E’ da ormai troppo tempo che si attende la piena realizzazione del Percorso Nascita Calabrese. E’ da troppo tempo che si aspettano risposte sulla piena attuazione dell’accordo Stato Regioni sulla completa organizzazione dei Punti Nascita , sulla loro dotazione organica e strutturale, sulla realizzazione finale del sistema di trasporto neonatale e materno( STEN e STAM) che assicuri l’assistenza piena all’evento nascita in Calabria.

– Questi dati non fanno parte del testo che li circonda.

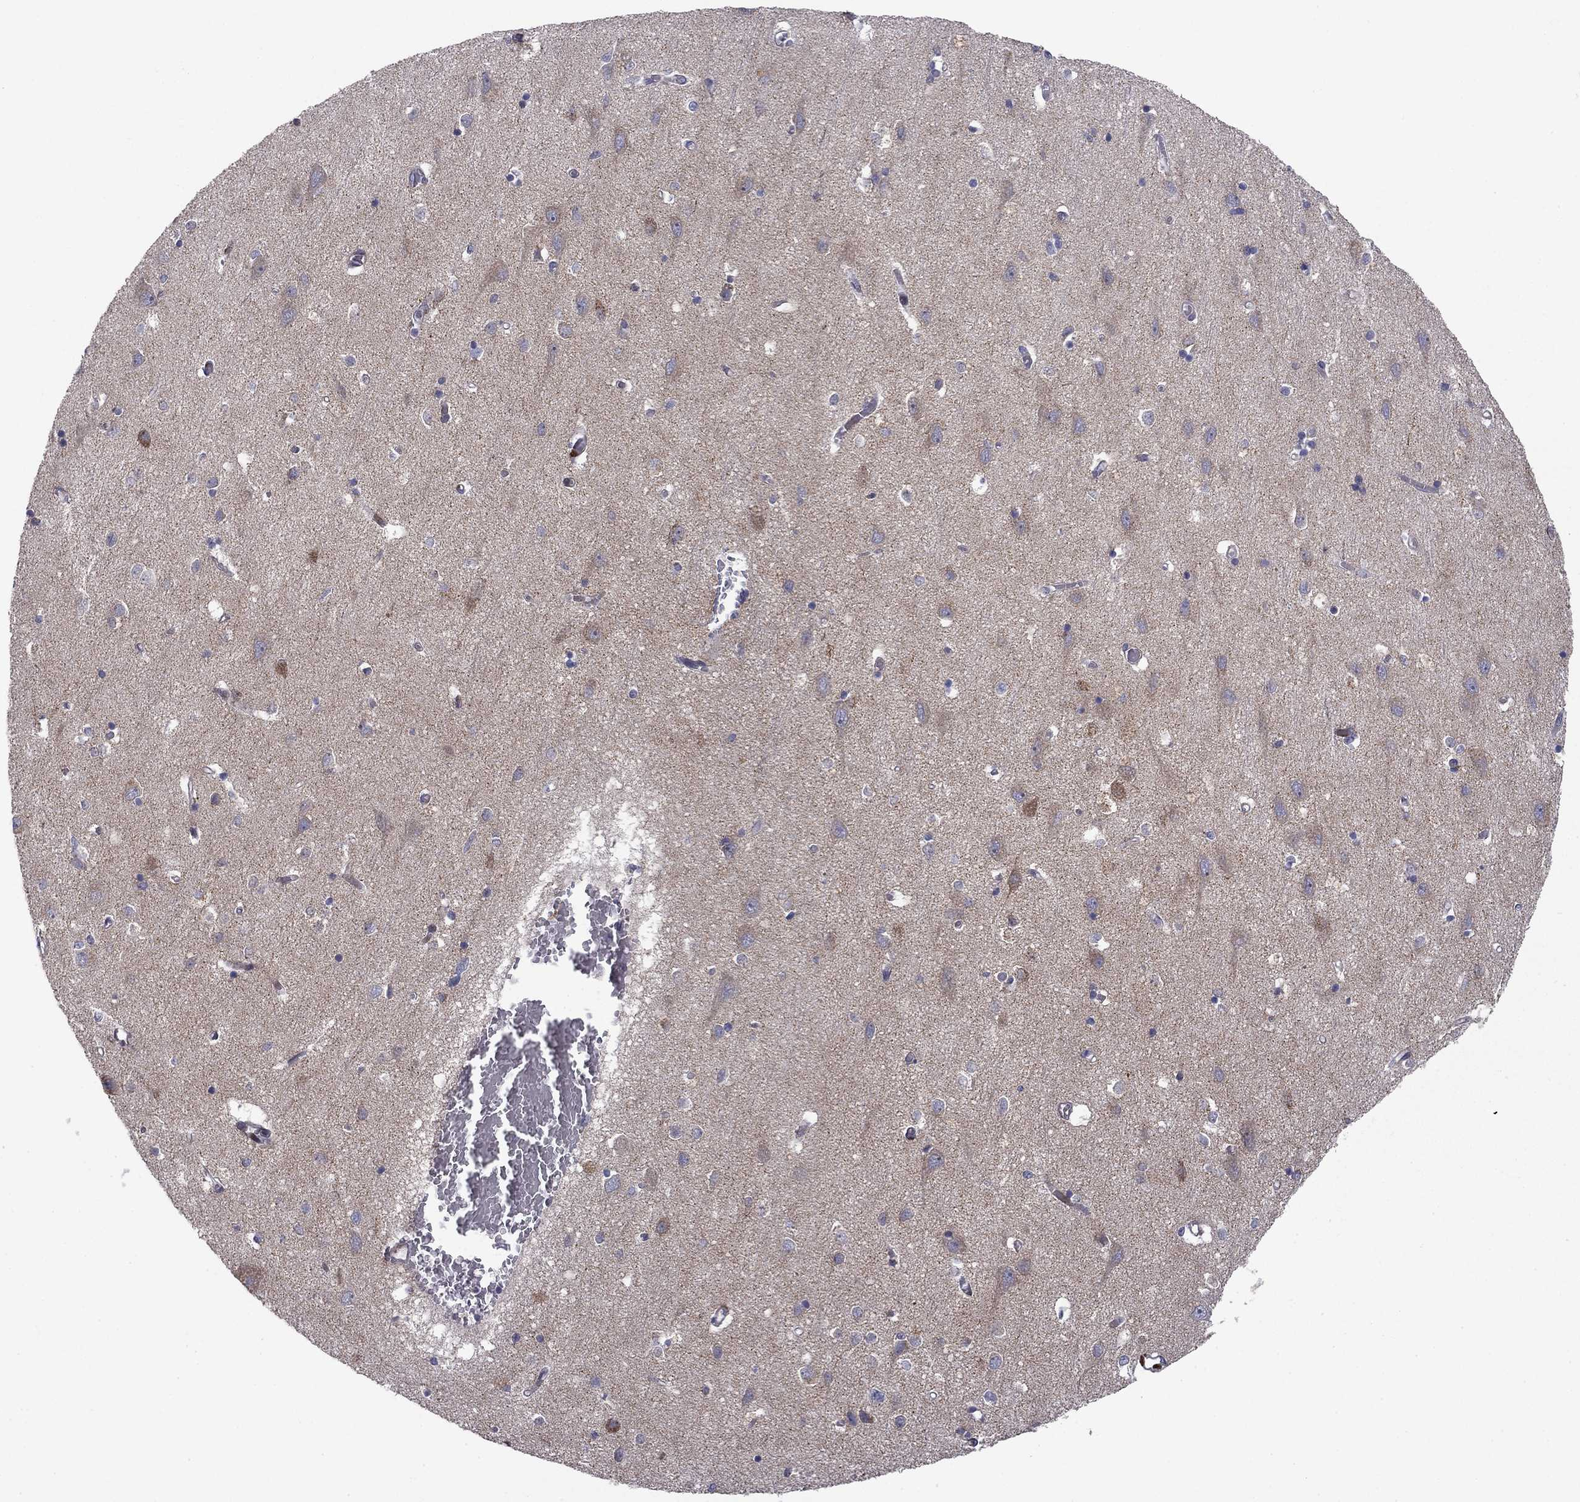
{"staining": {"intensity": "negative", "quantity": "none", "location": "none"}, "tissue": "cerebral cortex", "cell_type": "Endothelial cells", "image_type": "normal", "snomed": [{"axis": "morphology", "description": "Normal tissue, NOS"}, {"axis": "topography", "description": "Cerebral cortex"}], "caption": "Immunohistochemistry image of unremarkable human cerebral cortex stained for a protein (brown), which demonstrates no positivity in endothelial cells. (DAB immunohistochemistry with hematoxylin counter stain).", "gene": "MIOS", "patient": {"sex": "male", "age": 70}}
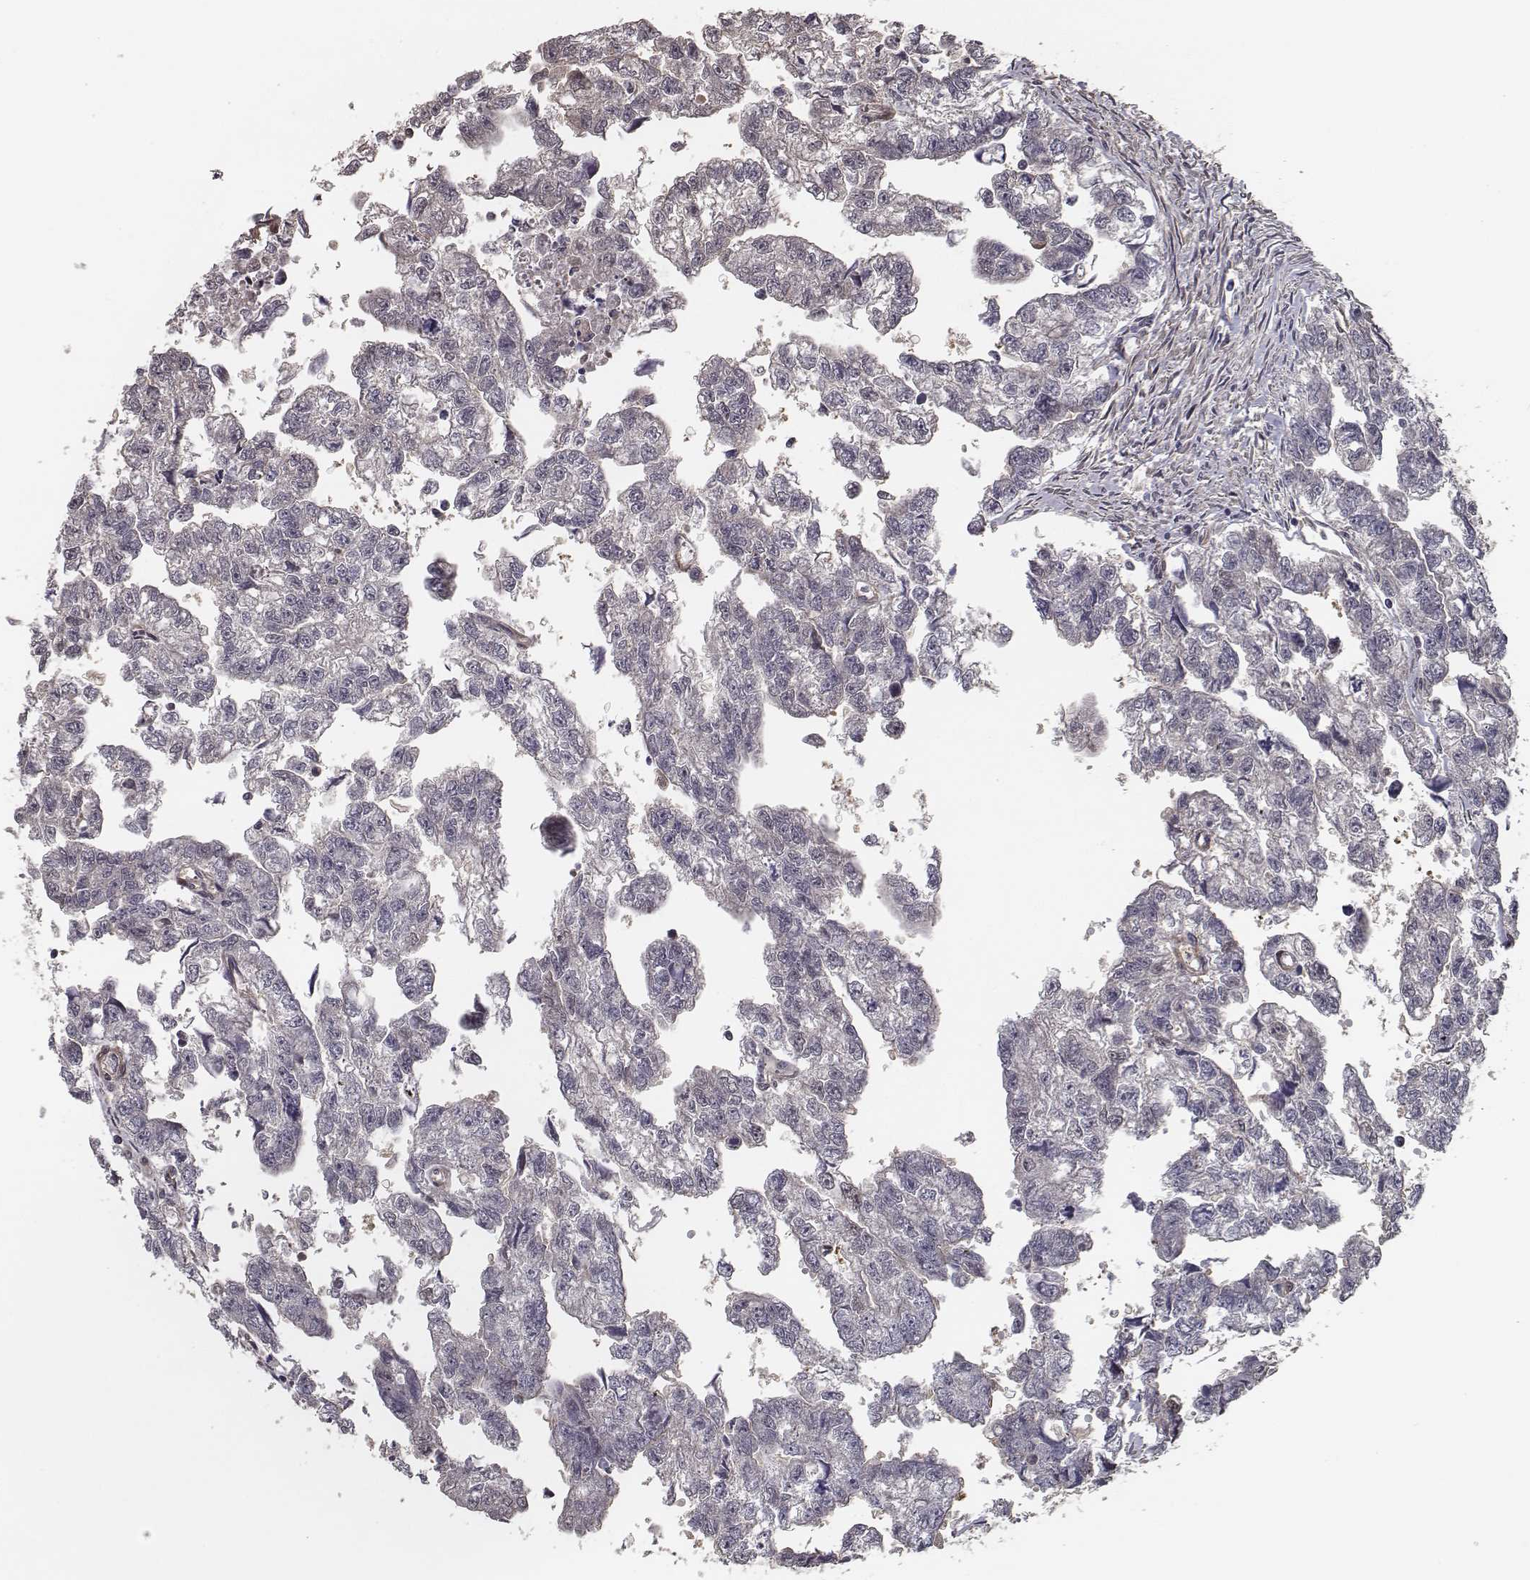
{"staining": {"intensity": "negative", "quantity": "none", "location": "none"}, "tissue": "testis cancer", "cell_type": "Tumor cells", "image_type": "cancer", "snomed": [{"axis": "morphology", "description": "Carcinoma, Embryonal, NOS"}, {"axis": "morphology", "description": "Teratoma, malignant, NOS"}, {"axis": "topography", "description": "Testis"}], "caption": "This is a photomicrograph of immunohistochemistry (IHC) staining of embryonal carcinoma (testis), which shows no expression in tumor cells. Brightfield microscopy of IHC stained with DAB (brown) and hematoxylin (blue), captured at high magnification.", "gene": "ISYNA1", "patient": {"sex": "male", "age": 44}}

    Non bisogna inoltre tralasciare altre due essenziali questioni che gravano sulle donne e sulle coppie della Calabria. Ci riferiamo alla piena attuazione dei LEA ed al ruolo fondamentale che la Parto Analgesia riveste in quest’ambito. La Parto Analgesia deve diventare anche in Calabria una concreta possibilità di assistenza al parto.

Infine, ma con non meno importanza, va affrontato e risolto il Problema della attuazione piena della legge 194/78 .
   
Un pieno di confronto su questi temi troverà sempre disponibili le nostre organizzazioni.